Why are artlessly ambiguous headlines called ‘crash blossoms’?

2 November 2019

9:00 AM

2 November 2019

9:00 AM

‘Hospitals named after sandwiches kill five,’ ran a headline in the Times in June. When it was tweeted by the journalist Adam Macqueen, people pointed out that there really is a Mayo Clinic (in Minnesota), though egg or tuna is not specified, and there had been a BLT group of hospitals (Barts and the London Trust).

Such artlessly ambiguous headlines have, since 2009, been called crash blossoms, at the suggestion of an editor called Dan Bloom, suitably enough. The name derives from a headline in Japan Today: ‘Violinist Linked to JAL Crash Blossoms’. The article below it concerned the success of Diana Yukawa, whose father had died in a Japan Airlines crash.


Ambiguity thrives because English often uses the same words either as nouns or verbs, and in a headline it may be hard to tell which. The classic example, from the first world war, or from nowhere, is ‘French push bottles up German rear’. Ben Zimmer, writing in the New York Times a few years ago, chose as one of his favourites: ‘McDonald’s Fries the Holy Grail for Potato Farmers’. (American papers capitalise the main words in headlines.)

Such headlines do accidentally what crossword clues do on purpose: lead readers astray.
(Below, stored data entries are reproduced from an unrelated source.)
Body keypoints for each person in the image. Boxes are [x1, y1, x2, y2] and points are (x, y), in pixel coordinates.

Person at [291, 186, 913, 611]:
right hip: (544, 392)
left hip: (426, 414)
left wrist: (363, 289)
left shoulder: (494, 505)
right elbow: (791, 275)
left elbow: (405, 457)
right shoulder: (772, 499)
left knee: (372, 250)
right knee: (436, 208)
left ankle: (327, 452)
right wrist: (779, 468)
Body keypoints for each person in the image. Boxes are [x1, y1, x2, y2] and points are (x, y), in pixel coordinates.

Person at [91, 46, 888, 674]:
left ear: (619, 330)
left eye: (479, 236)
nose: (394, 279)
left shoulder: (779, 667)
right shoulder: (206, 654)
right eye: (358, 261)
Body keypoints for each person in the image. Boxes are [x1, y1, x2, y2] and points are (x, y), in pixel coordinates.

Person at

Thus ‘Bar of soap (3,6,6)’ had the solution ‘The Rovers Return’, the pub in Coronation Street. A one-word clue ‘Number (12)’ demanded the solution ‘Anaesthetist’.
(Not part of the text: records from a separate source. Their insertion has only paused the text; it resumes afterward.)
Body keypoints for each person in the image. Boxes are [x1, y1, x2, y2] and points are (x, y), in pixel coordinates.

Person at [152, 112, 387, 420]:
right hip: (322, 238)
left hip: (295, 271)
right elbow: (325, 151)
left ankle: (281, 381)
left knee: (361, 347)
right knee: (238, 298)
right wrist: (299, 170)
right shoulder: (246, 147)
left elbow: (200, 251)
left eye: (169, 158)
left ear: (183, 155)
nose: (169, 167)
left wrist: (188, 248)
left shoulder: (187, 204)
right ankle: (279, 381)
Joseph Addison wrote an issue of the old Spectator (10 May 1711) denouncing puns as false wit. He distinguished between paronomasia and antanaclasis. Simple paronomasia makes use of a word that is identical in sound to another. Lady Macbeth says: If he do bleed, / I’ll gild the faces of the grooms withal, / For it must seem their guilt.’ Antanaclasis repeats a word in a different sense and can lead readers astray like those crossword clues and headlines. The antanaclastic joke ‘Time flies like an arrow; fruit flies like a banana’ changes flies from verb to noun and like from adverb to verb.

The catch in another Times headline, tweeted in 2017 by the barrister James Turner, depends on ambiguity about whether abuse is being used as an infinitive verb or attributive noun: ‘Queen Mother tried to help abuse girl.’